WHAT THE TASK REQUIRES: Please report every line from the material that contains the word "hand".

RECORDS TO USE:
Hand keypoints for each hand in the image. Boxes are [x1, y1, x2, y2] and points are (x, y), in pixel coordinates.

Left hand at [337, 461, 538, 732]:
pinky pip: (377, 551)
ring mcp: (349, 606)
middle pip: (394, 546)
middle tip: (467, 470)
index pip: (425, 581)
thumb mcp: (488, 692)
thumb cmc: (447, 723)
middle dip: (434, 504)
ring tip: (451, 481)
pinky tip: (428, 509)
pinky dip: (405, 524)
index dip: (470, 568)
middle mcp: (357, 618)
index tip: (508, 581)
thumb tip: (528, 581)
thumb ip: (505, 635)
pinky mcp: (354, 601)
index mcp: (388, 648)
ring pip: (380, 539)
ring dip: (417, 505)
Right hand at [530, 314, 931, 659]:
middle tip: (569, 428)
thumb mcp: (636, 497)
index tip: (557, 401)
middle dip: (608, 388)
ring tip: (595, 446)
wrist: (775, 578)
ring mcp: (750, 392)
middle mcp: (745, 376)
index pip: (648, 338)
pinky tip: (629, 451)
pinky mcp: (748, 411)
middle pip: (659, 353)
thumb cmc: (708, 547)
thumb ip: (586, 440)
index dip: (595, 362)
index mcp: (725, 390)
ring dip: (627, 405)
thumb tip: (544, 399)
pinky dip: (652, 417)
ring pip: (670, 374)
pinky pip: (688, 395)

* * *

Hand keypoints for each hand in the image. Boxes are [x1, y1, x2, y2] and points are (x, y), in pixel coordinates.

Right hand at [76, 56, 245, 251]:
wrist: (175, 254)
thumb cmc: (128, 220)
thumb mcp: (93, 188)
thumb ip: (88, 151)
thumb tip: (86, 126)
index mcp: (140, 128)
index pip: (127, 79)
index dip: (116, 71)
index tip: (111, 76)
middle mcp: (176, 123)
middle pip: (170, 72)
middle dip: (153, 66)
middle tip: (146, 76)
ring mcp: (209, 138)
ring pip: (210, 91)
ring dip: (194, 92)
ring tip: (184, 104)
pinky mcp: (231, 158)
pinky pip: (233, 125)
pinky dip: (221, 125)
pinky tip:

* * *

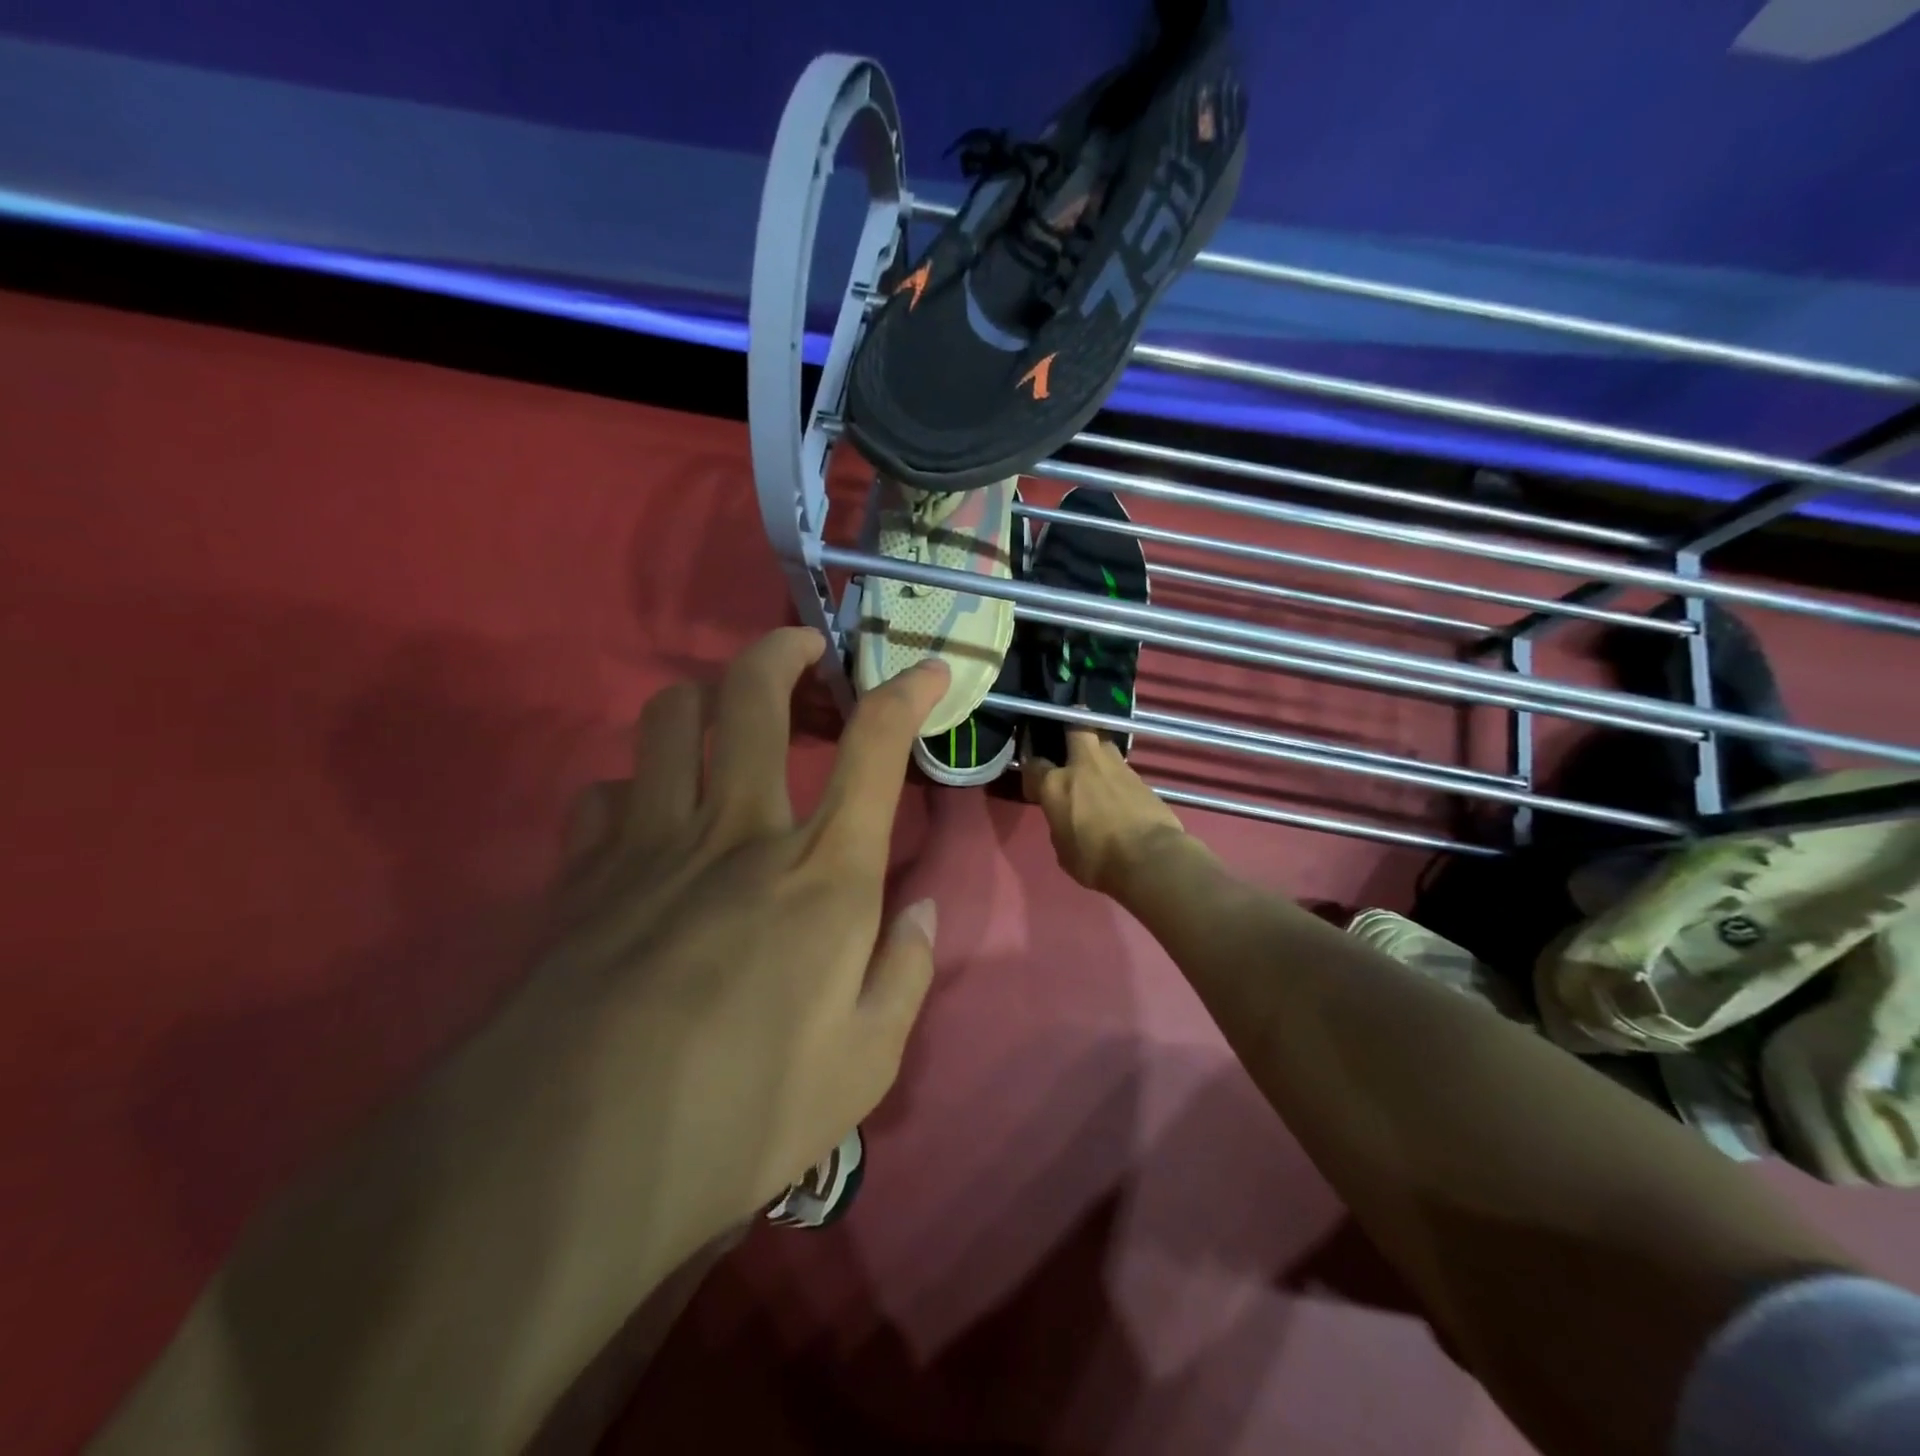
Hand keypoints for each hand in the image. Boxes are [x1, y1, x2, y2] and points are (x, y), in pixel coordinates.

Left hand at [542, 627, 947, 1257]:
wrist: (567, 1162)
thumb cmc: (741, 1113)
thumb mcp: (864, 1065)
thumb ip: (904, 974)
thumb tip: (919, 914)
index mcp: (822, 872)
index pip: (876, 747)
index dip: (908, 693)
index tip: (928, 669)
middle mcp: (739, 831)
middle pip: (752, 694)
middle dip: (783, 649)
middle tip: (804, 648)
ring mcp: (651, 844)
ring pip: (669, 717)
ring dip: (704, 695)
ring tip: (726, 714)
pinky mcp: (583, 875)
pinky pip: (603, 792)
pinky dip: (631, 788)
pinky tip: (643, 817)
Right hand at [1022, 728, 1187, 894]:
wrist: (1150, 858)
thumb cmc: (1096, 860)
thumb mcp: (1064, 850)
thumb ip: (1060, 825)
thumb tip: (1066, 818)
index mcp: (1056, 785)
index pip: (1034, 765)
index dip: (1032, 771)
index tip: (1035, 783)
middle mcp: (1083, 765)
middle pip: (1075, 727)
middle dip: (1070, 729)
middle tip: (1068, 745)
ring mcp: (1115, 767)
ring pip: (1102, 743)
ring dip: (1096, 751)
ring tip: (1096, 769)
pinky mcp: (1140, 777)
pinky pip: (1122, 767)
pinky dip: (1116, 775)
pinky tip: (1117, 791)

WRITTEN ANSWER:
Hand keypoints for each hand in the image. Boxes are [x1, y1, x2, y2] and points are (x, y), in pixel coordinates.
Left hand at [337, 461, 538, 732]:
Right hand at [530, 314, 931, 659]:
Hand keypoints for each hand in the image. Boxes are [x1, y1, x2, y2] and points are (x, y), in pixel coordinates.
Right hand at [76, 56, 245, 251]:
Hand keypoints for each hand in the image. Boxes are [x1, y1, x2, y2] and points are (x, y), in pixel coordinates.
Left hand at [542, 627, 947, 1257]:
Right hand at [1022, 728, 1187, 894]:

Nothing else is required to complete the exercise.